CP: I use computers and different computational resources to do my research by creating simulation models. I create a mini ecosystem on a computer that translates important processes into equations. And then the computer actually evaluates those equations so that we're able to have a laboratory to make manipulations and test hypotheses in a way that's not possible in the real world.
en: What are you working on right now?
CP: Instead of thinking about long-term climate change, like what our world is going to look like in 2050 or 2100, I'm thinking about short-term climate projections. You could think of these similar to a weather forecast. It’s trying to come up with a picture of what the ecosystem is going to look like in six months or one or two years down the road. Those are the timescales that are really important for fisheries management or any kind of decision making that happens in reference to fisheries, living marine resources and marine protected areas, where we might be thinking five to 10 years down the road.
Like weather models, we create a huge ensemble of different scenarios and those create this forecast about what is the most probable future. What I'm working on now is trying to study how skillful those forecasts are. Are they actually capturing what happens in the environment and how useful will they be to decision making?
en: What got you into this field in the first place?
CP: I guess the reason I wanted to become a biological oceanographer was the experience I had growing up going to the Baltimore Aquarium regularly, as well as going to Ocean City, Maryland, on the eastern shore of Maryland.
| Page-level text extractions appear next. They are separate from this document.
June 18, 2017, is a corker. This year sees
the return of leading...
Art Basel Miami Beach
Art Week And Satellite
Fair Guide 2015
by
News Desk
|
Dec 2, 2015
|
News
So I just, you know, had a lot of experience with the ocean by swimming in it, though, I don't think I could ever see anything besides maybe jellyfish from time to time, but then going to the aquarium was when I got to see all the animals and learn more about them. That drove my passion for marine life. And as a young kid, I was really drawn to marine mammals, but once I got to college, I learned not everybody gets to work with marine mammals. That's OK, though, because my interests shifted to the really, really small things that live in the ocean: plankton. They just seem so small that they wouldn't have the ability to control anything. The currents can just sweep them anywhere they want, but plankton have all these incredible adaptations to live in that 3-D environment. That was just fascinating to me and that’s how I was led to biological oceanography.
en: Why did you want to come to Scripps Oceanography?
CP: I wanted to come to Scripps because it's really just a world-renowned institution for oceanography, that it has just an incredible wealth of talent in terms of just really smart people and that's not just the faculty, but the students as well. So knowing that I'm going to work with some of the best and the brightest people was really enticing.